What is expected :: Arrange every line of the entries as a Markdown table with columns headed "No." and "Line", one numbered row per line, skipping blank lines. Leave the pictures out of the table.

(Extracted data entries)
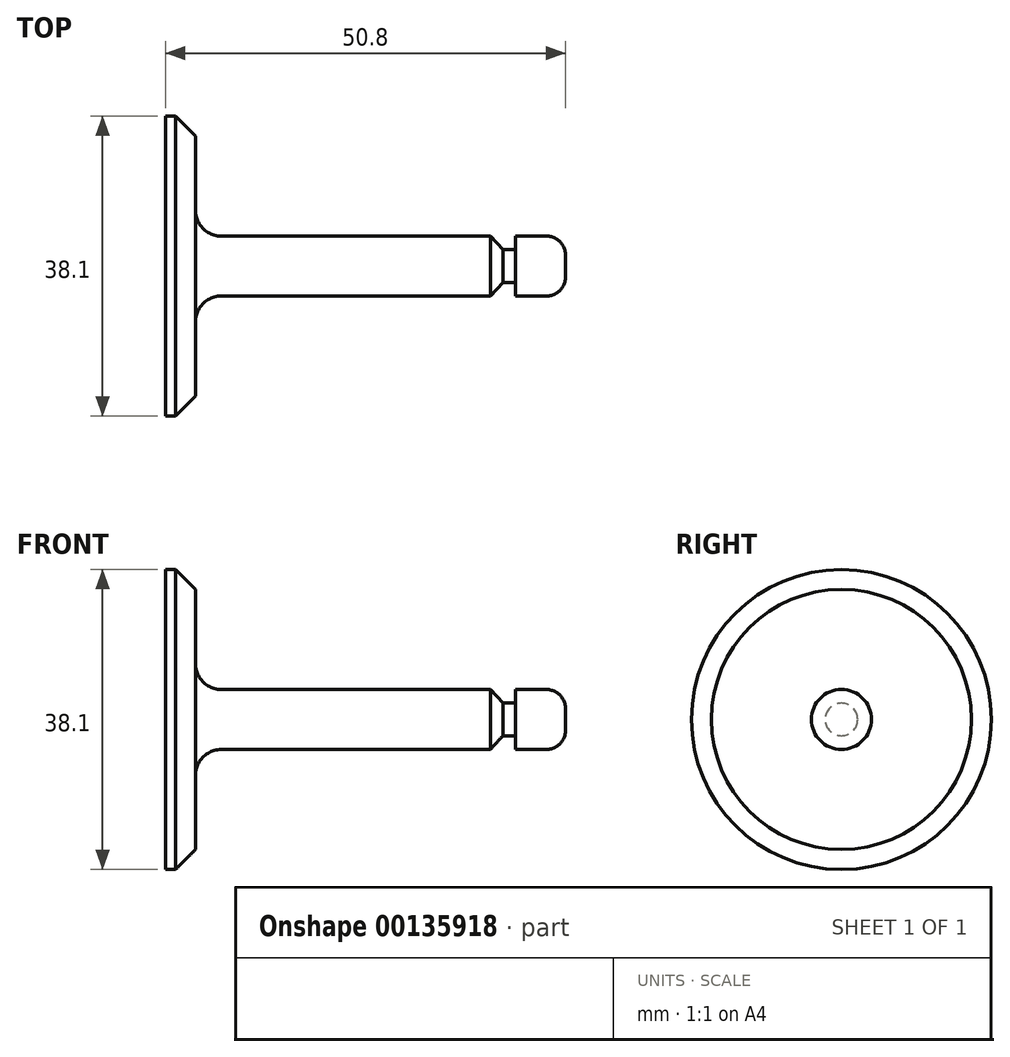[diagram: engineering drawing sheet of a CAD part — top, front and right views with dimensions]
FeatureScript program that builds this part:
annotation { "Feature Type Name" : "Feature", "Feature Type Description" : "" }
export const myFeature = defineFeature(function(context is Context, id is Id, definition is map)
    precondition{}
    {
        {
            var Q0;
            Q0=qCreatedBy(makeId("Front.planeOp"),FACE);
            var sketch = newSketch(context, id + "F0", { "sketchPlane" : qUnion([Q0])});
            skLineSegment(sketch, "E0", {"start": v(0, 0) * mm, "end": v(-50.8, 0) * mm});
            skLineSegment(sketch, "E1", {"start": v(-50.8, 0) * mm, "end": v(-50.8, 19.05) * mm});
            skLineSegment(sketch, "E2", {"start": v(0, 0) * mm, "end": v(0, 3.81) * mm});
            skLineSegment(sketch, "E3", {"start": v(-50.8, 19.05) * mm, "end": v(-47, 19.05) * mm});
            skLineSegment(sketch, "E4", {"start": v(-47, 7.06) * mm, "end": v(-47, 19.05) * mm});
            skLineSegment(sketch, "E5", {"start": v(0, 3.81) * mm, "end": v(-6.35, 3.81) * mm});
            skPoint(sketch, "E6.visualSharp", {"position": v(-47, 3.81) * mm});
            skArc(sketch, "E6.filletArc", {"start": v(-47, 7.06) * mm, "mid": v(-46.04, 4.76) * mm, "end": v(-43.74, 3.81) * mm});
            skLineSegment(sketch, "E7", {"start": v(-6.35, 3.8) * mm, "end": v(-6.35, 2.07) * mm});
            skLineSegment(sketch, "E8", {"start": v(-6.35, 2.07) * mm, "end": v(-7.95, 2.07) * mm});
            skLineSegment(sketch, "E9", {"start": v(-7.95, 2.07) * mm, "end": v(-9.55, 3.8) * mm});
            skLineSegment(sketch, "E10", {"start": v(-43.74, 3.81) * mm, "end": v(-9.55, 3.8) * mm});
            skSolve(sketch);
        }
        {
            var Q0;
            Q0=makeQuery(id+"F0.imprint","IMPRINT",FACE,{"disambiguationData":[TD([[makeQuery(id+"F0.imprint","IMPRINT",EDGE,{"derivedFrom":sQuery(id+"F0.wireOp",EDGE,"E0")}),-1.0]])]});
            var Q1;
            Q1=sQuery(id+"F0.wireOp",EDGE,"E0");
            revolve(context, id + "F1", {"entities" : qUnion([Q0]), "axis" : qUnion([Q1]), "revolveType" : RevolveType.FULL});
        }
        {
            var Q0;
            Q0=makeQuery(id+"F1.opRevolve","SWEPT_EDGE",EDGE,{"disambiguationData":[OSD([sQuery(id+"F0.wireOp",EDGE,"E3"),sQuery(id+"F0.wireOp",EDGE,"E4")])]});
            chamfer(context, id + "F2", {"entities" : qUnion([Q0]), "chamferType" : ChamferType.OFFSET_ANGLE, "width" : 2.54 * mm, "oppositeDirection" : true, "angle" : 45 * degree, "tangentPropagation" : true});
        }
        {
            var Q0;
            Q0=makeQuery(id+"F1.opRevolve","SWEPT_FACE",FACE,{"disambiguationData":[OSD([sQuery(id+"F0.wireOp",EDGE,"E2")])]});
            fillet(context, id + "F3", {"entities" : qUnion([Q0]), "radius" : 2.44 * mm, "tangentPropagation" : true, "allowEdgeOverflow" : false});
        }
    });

Solution to this problem ::
| No. | Line |
|---|---|
| 1 | [diagram: engineering drawing sheet of a CAD part — top, front and right views with dimensions] |
| 2 | FeatureScript program that builds this part: |
| 3 | annotation { "Feature Type Name" : "Feature", "Feature Type Description" : "" } |
| 4 | export const myFeature = defineFeature(function(context is Context, id is Id, definition is map) |
| 5 |     precondition{} |
| 6 |     { |
| 7 |         { |
| 8 |             var Q0; |
| 9 |             Q0=qCreatedBy(makeId("Front.planeOp"),FACE); |
| 10 |             var sketch = newSketch(context, id + "F0", { "sketchPlane" : qUnion([Q0])}); |
| 11 |             skLineSegment(sketch, "E0", {"start": v(0, 0) * mm, "end": v(-50.8, 0) * mm}); |
| 12 |             skLineSegment(sketch, "E1", {"start": v(-50.8, 0) * mm, "end": v(-50.8, 19.05) * mm}); |
| 13 |             skLineSegment(sketch, "E2", {"start": v(0, 0) * mm, "end": v(0, 3.81) * mm}); |
| 14 |             skLineSegment(sketch, "E3", {"start": v(-50.8, 19.05) * mm, "end": v(-47, 19.05) * mm}); |
| 15 |             skLineSegment(sketch, "E4", {"start": v(-47, 7.06) * mm, "end": v(-47, 19.05) * mm}); |
| 16 |             skLineSegment(sketch, "E5", {"start": v(0, 3.81) * mm, "end": v(-6.35, 3.81) * mm}); |
| 17 |             skPoint(sketch, "E6.visualSharp", {"position": v(-47, 3.81) * mm}); |
| 18 |             skArc(sketch, "E6.filletArc", {"start": v(-47, 7.06) * mm, "mid": v(-46.04, 4.76) * mm, "end": v(-43.74, 3.81) * mm}); |
| 19 |             skLineSegment(sketch, "E7", {"start": v(-6.35, 3.8) * mm, "end": v(-6.35, 2.07) * mm}); |
| 20 |             skLineSegment(sketch, "E8", {"start": v(-6.35, 2.07) * mm, "end": v(-7.95, 2.07) * mm}); |
| 21 |             skLineSegment(sketch, "E9", {"start": v(-7.95, 2.07) * mm, "end": v(-9.55, 3.8) * mm}); |
| 22 |             skLineSegment(sketch, "E10", {"start": v(-43.74, 3.81) * mm, "end": v(-9.55, 3.8) * mm}); |
| 23 |             skSolve(sketch); |
| 24 |         } |
| 25 |         { |
| 26 |             var Q0; |
| 27 |             Q0=makeQuery(id+"F0.imprint","IMPRINT",FACE,{"disambiguationData":[TD([[makeQuery(id+"F0.imprint","IMPRINT",EDGE,{"derivedFrom":sQuery(id+"F0.wireOp",EDGE,"E0")}),-1.0]])]}); |
| 28 |             var Q1; |
| 29 |             Q1=sQuery(id+"F0.wireOp",EDGE,"E0"); |
| 30 |             revolve(context, id + "F1", {"entities" : qUnion([Q0]), "axis" : qUnion([Q1]), "revolveType" : RevolveType.FULL}); |
| 31 |         } |
| 32 |         { |
| 33 |             var Q0; |
| 34 |             Q0=makeQuery(id+"F1.opRevolve","SWEPT_EDGE",EDGE,{"disambiguationData":[OSD([sQuery(id+"F0.wireOp",EDGE,"E3"),sQuery(id+"F0.wireOp",EDGE,"E4")])]}); |
| 35 |             chamfer(context, id + "F2", {"entities" : qUnion([Q0]), "chamferType" : ChamferType.OFFSET_ANGLE, "width" : 2.54 * mm, "oppositeDirection" : true, "angle" : 45 * degree, "tangentPropagation" : true}); |
| 36 |         } |
| 37 |         { |
| 38 |             var Q0; |
| 39 |             Q0=makeQuery(id+"F1.opRevolve","SWEPT_FACE",FACE,{"disambiguationData":[OSD([sQuery(id+"F0.wireOp",EDGE,"E2")])]}); |
| 40 |             fillet(context, id + "F3", {"entities" : qUnion([Q0]), "radius" : 2.44 * mm, "tangentPropagation" : true, "allowEdgeOverflow" : false}); |
| 41 |         } |
| 42 |     }); |